400/500mm - 17.5" (12/18/89): fairly bright, large, oval SW-NE, broadly concentrated halo, mottled. A mag 14 double star is 1.8' ESE of center. Located 10' SE of mag 8.1 SAO 92589. UGC 1195 (possibly = IC 148) lies 22' NNW. It appeared faint, moderately large, oval SW-NE, low even surface brightness. NGC 660 and IC 148 are members of the loose M74 group.

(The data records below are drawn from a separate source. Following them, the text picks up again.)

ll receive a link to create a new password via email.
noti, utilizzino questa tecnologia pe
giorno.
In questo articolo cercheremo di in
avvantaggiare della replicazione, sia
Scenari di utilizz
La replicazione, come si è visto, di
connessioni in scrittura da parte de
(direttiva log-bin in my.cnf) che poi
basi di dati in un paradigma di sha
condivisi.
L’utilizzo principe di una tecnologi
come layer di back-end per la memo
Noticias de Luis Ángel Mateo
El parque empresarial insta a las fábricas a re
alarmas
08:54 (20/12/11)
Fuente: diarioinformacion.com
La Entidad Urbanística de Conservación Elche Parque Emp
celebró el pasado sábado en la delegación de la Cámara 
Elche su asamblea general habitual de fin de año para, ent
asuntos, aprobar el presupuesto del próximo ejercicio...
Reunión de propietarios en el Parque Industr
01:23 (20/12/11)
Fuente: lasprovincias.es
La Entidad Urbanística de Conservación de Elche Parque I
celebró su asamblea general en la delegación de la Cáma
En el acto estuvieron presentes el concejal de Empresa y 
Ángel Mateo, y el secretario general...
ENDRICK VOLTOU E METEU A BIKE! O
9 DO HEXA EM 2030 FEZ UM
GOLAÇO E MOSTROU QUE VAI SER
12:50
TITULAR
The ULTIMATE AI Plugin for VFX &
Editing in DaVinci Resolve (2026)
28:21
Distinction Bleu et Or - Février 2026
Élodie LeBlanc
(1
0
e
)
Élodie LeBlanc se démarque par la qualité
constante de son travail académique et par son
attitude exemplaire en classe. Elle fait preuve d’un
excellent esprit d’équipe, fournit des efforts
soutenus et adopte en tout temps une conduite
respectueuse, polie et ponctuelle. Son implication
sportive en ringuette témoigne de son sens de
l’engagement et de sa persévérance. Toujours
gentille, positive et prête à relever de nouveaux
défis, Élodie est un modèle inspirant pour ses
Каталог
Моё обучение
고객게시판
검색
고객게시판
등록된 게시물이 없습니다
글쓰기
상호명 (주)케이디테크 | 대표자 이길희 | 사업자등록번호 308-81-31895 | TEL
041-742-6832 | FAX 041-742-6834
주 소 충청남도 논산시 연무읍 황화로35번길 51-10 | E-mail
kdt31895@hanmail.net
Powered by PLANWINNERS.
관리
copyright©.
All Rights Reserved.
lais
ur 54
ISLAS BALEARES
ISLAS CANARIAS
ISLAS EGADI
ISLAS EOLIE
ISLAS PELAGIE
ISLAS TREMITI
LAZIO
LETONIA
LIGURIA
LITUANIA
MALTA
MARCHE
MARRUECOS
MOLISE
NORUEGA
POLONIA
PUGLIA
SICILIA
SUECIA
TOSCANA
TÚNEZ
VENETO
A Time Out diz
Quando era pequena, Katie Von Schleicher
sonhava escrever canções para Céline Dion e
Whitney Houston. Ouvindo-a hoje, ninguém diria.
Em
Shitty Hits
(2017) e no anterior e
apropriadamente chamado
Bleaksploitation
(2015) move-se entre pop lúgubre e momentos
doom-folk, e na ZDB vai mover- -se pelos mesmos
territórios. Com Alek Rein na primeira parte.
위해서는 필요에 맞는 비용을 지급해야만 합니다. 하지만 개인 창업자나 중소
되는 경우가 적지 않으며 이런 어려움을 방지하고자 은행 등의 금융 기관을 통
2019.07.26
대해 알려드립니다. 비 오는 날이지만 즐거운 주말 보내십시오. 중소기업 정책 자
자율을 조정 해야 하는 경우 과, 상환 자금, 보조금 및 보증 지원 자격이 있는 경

900/1200mm - 48" (10/23/11): this large, striking galaxy contains a very bright, elongated bar oriented SW-NE, ~2'x1'. The northeastern half of the bar is noticeably brighter with a very high surface brightness. The galaxy is fainter and wider on the southwest portion of the bar. The central region in mottled and dusty, but I didn't notice the X-shaped dust lanes visible on photos. At the southwest end, a broad low surface brightness spiral arm emerges and sweeps south, curving slightly east for a length of 2'. A second faint arm begins at the northeast end of the bar and extends north a similar distance, bending gradually to the west. The arms gave the galaxy a stretched "S" appearance and significantly increased the overall size to ~6.5'x2.5', roughly N-S.